→ Instructions to follow
Which rows contain the word "lawsuits"? Return each of them in full.
↓
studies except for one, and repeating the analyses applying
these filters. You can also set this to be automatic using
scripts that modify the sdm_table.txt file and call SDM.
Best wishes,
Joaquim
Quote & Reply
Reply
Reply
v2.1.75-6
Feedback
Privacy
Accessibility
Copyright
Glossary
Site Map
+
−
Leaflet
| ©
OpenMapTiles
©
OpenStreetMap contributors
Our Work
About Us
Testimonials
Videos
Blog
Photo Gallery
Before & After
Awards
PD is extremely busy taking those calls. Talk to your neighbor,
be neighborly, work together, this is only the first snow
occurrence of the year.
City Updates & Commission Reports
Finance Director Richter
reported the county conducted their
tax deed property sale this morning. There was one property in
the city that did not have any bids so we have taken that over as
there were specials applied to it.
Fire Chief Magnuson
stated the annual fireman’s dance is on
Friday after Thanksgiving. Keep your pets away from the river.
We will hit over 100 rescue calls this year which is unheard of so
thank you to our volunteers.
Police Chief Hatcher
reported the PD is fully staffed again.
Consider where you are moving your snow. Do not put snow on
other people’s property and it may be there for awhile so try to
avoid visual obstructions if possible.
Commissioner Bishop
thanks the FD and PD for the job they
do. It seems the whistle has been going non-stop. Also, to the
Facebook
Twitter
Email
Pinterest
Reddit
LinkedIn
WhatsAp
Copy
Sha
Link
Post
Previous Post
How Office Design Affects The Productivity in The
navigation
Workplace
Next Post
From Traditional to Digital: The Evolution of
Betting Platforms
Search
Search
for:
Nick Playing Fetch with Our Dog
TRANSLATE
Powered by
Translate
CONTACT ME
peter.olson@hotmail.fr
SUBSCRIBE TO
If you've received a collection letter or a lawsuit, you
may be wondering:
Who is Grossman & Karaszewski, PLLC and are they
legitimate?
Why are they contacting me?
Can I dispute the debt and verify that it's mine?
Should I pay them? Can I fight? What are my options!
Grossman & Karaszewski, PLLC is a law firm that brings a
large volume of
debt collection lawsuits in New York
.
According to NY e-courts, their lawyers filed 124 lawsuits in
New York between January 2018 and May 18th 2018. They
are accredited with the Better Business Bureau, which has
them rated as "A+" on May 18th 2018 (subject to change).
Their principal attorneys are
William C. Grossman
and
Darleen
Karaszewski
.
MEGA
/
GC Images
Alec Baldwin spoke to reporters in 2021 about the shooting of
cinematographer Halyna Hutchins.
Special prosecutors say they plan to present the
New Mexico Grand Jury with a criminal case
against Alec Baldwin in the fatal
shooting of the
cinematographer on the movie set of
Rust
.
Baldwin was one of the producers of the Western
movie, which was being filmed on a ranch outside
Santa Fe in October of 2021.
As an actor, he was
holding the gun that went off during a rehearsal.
↑
→ Exercise solution
debt collection lawsuits in New York
According to NY e-courts, their lawyers filed 124 lawsuits in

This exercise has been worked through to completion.